Microsoft has high expectations of its new multi-tenant application, which will allow users to share the costs of managing the application.

"It will run in a large-scale hosting center, also in a multi-tenant environment, so we can scale to hundreds of thousands of users," Pederson said. "For customers that want specific functionality or detailed customization scenarios, then we involve hosting partners."

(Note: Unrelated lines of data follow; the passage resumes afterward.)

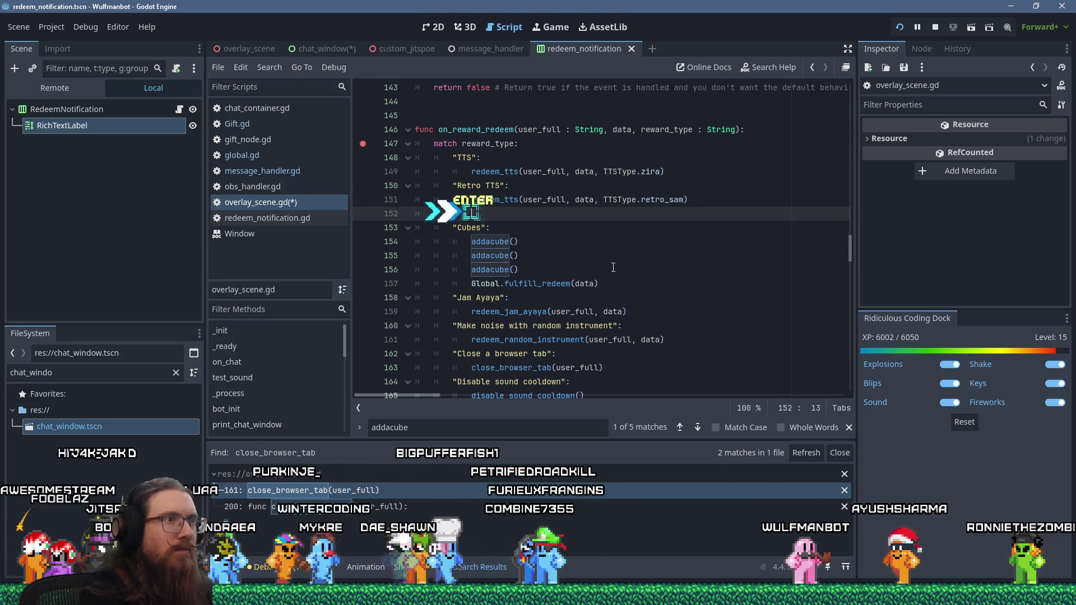
key(shift+Insert)
key(Up)
key(Up)
key(Up)
key(Return)
key(shift+Insert)
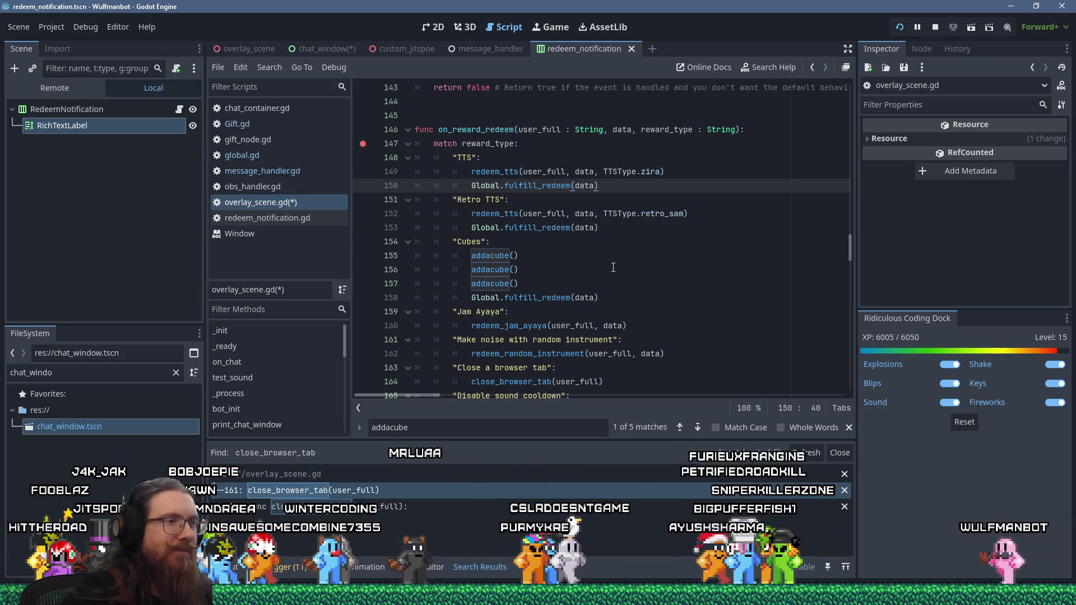
Step: Add Global.fulfill_redeem(data) below disable_sound_cooldown in the Disable sound cooldown case
scroll(608, 299, down, 1)
scroll(608, 299, down, 1)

Microsoft will start involving customers in the release in March and extend to a beta program in the second quarter, Pederson said. The TAP will include roughly 300 partners this quarter and more than 1,000 partners in the next. Among those is Invoke Systems, a Baltimore-based reseller that provides vertical versions of Microsoft CRM. The chief advantage of the next release for Invoke is the ability to switch among deployments -- on-premise, partner-hosted or via Microsoft SaaS -- all based on the same metadata, according to Jason Hunt, Invoke's chief technical officer. It's what Microsoft is calling the "portable model." CRM Mobile Express allows the entire metadata store that has been defined for CRM application to be extended through mobile without having to be rewritten, according to Pederson.

"With the next version, we're excited we can have a customer on-premise, Live or we can host for them," Hunt said. "And the code and customizations we write or configure will work in any of them."

Microsoft already offers the option of partner-hosting, with Microsoft partners hosting and managing the data, but Hunt said that only two of Invoke's roughly 60 customers are hosting now.